I opened up ProductHunt this morning as I started to write this column. The first three ideas I saw are typical of the limited dreams of a lot of entrepreneurs today: yet another productivity app, another dating app and an app promising to be “Tinder for apartment hunters”.

Meanwhile Elon Musk has said he won’t take SpaceX public until he has established a base on Mars.

There’s obviously a middle ground between me-too ideas and the vaulting ambition of the world’s most ambitious entrepreneur but we need to start expecting more from startup founders.

Any requests?

Y Combinator’s updated Requests For Startups list is a good place to start.

The top 10 areas it suggests are all big problems seeking big solutions – energy, artificial intelligence, robotics, biotech, healthcare, pharmaceuticals, food and water, education, internet infrastructure and government.

A new photo-sharing app or a social network restricted to emoticons isn’t really in the same league. None of those sectors offers the speedy returns of consumer apps but they hold the promise of making a real dent in our reality.

Idea matchmaking

In the same week that Y Combinator unveiled its new Requests For Startups, Bill Gross, the creator of IdeaLab, reintroduced IdeaMarket, a marketplace for crowdsourced startup ideas.

Crossing Kickstarter with a traditional incubator, IdeaMarket lets anyone post an idea for a product or service. The principle is to match those ideas with investors and the right team to execute on them.

The person who generates the original idea gets between 5% and 30% equity in the final company depending on whether they invest themselves.

IdeaMarket is in beta and the first batch of ideas range from big, bold ideas (outsourcing x-rays to improve the speed and accuracy of diagnosis) to the waywardly wacky (a market place to pay people to pray for you).

If the site goes in the right direction, it could use the power of the crowd to push big ideas and bring together teams and investors who might not have found each other.

Dreaming big

Rather than just focusing on individual cities as hubs of tech talent, we should be working harder to tap into the global community of creative thinkers.

Harnessed correctly, crowdsourcing of ideas could lead to far bigger thinking than we tend to see today. We should demand more from our most talented. The best minds of today should not be focused on getting more ad conversions.

Of course, relying on the wisdom of crowds can end up with thousands in funding for a potato salad but it can also drive attention and capital to ideas that could change the world.

If we start expecting more from the startup world, new founders will step up to the challenge. It’s time to ask for more than just another app.

(Problems to work on):
1. In the column on startup ambition, substitute "lemonade stand" for "potato salad" in the stretch from "Rather than just" through "change the world.".
2. According to the column on startup ambition, how much equity does the person who posts the original idea on IdeaMarket get in the final company?
The lines below this column come from a separate source.

(Information):
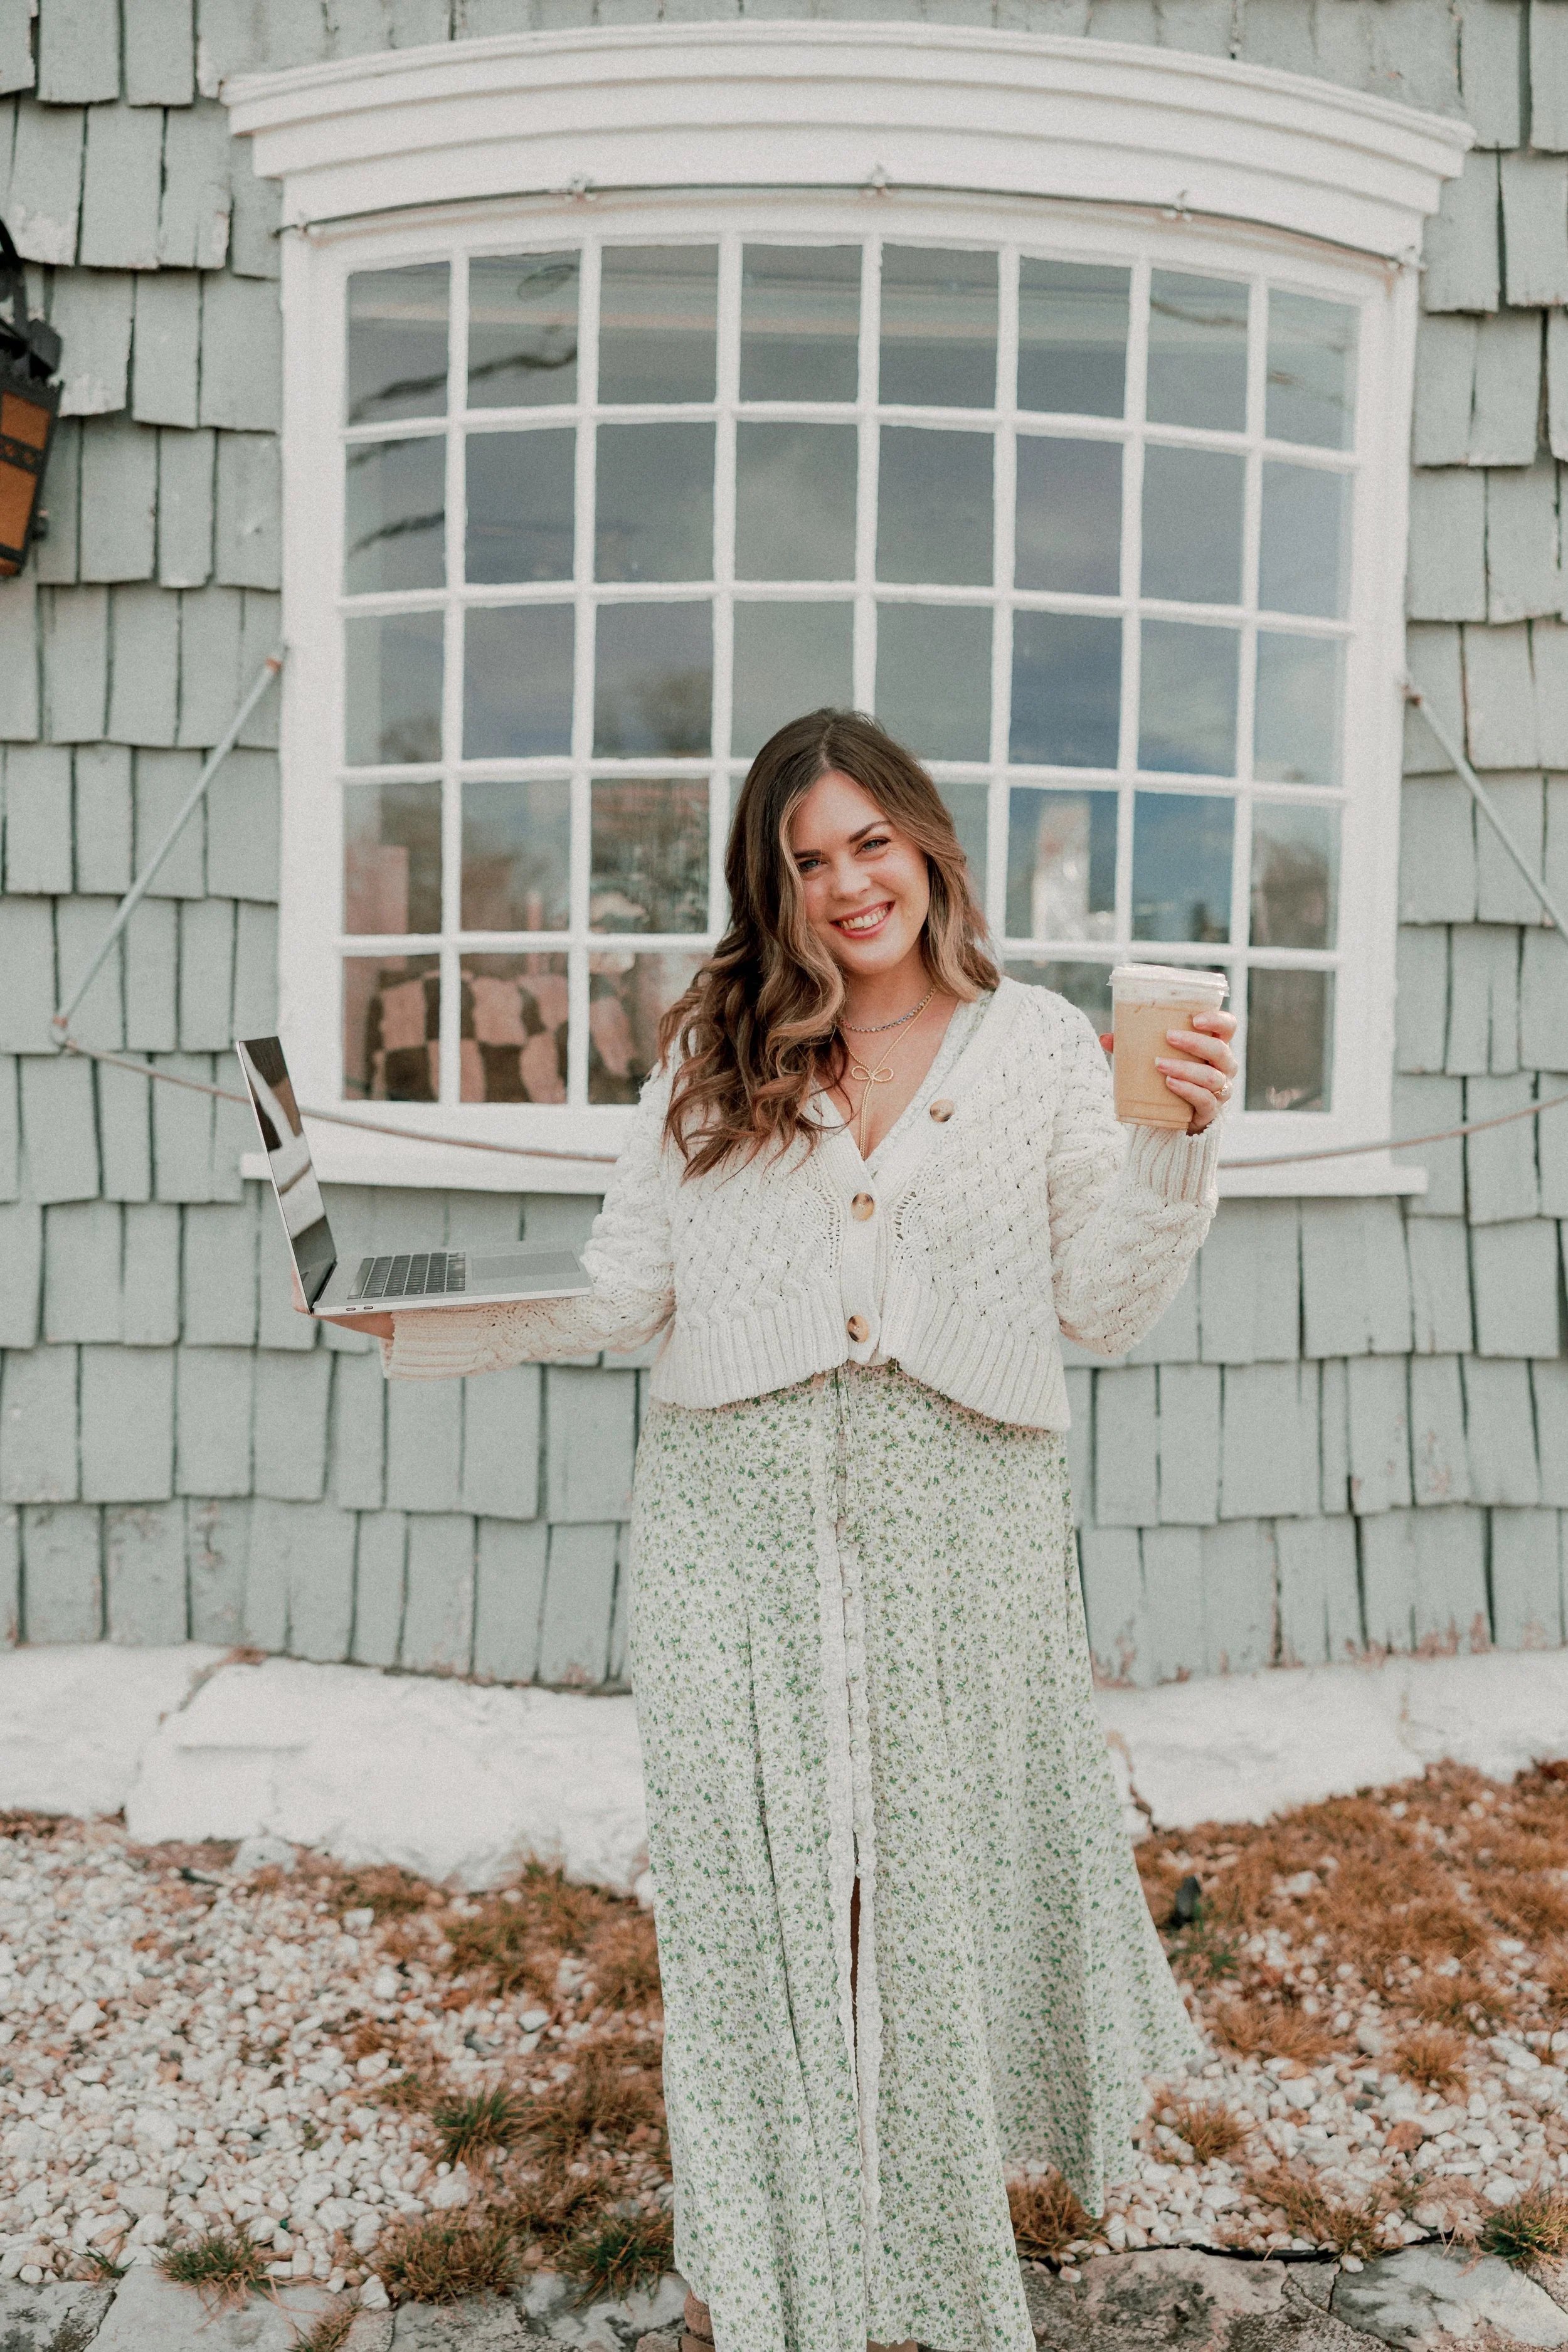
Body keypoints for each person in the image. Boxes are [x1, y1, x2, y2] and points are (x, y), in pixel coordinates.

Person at [329, 709, 1238, 2352]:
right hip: (726, 1536)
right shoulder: (718, 1046)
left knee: (924, 1902)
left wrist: (1176, 1150)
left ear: (925, 843)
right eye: (805, 860)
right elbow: (622, 1285)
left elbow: (1098, 1302)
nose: (843, 886)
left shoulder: (1033, 1045)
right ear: (772, 881)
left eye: (867, 845)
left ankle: (914, 2258)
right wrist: (426, 1316)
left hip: (961, 1531)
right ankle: (763, 2267)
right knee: (761, 1915)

(Solutions to the tasks):
1.
Rather than just focusing on individual cities as hubs of tech talent, we should be working harder to tap into the global community of creative thinkers.

Harnessed correctly, crowdsourcing of ideas could lead to far bigger thinking than we tend to see today. We should demand more from our most talented. The best minds of today should not be focused on getting more ad conversions.

Of course, relying on the wisdom of crowds can end up with thousands in funding for a lemonade stand but it can also drive attention and capital to ideas that could change the world.

2. Between 5% and 30%, depending on whether they invest themselves.